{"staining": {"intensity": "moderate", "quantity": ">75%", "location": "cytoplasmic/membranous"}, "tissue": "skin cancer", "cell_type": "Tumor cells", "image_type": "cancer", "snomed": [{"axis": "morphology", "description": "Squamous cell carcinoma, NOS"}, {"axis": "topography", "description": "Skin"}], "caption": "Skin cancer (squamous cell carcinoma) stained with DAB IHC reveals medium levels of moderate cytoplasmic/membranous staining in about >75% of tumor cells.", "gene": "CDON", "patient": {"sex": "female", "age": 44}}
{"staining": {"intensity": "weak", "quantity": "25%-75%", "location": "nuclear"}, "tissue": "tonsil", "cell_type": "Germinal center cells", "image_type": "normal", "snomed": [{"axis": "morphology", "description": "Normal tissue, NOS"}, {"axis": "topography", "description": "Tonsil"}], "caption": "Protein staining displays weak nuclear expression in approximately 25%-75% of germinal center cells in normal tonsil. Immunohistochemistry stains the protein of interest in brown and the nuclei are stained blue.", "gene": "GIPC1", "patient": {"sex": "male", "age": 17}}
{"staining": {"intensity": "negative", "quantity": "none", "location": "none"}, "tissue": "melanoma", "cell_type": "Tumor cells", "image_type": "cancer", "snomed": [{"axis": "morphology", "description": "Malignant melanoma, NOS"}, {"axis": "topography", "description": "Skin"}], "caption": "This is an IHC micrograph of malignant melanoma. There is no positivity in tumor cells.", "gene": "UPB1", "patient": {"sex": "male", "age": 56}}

*WHAT NEEDS TO BE DONE:*
Please repeat the material in full, keeping it exact.

*COMPLETED EXERCISE:*
{"staining": {"intensity": "moderate", "quantity": ">75%", "location": "cytoplasmic/membranous"}, "tissue": "skin cancer", "cell_type": "Tumor cells", "image_type": "cancer", "snomed": [{"axis": "morphology", "description": "Squamous cell carcinoma, NOS"}, {"axis": "topography", "description": "Skin"}], "caption": "Skin cancer (squamous cell carcinoma) stained with DAB IHC reveals medium levels of moderate cytoplasmic/membranous staining in about >75% of tumor cells.", "gene": "CDON", "patient": {"sex": "female", "age": 44}}
{"staining": {"intensity": "weak", "quantity": "25%-75%", "location": "nuclear"}, "tissue": "tonsil", "cell_type": "Germinal center cells", "image_type": "normal", "snomed": [{"axis": "morphology", "description": "Normal tissue, NOS"}, {"axis": "topography", "description": "Tonsil"}], "caption": "Protein staining displays weak nuclear expression in approximately 25%-75% of germinal center cells in normal tonsil. Immunohistochemistry stains the protein of interest in brown and the nuclei are stained blue.", "gene": "GIPC1", "patient": {"sex": "male", "age": 17}}
{"staining": {"intensity": "negative", "quantity": "none", "location": "none"}, "tissue": "melanoma", "cell_type": "Tumor cells", "image_type": "cancer", "snomed": [{"axis": "morphology", "description": "Malignant melanoma, NOS"}, {"axis": "topography", "description": "Skin"}], "caption": "This is an IHC micrograph of malignant melanoma. There is no positivity in tumor cells.", "gene": "UPB1", "patient": {"sex": "male", "age": 56}}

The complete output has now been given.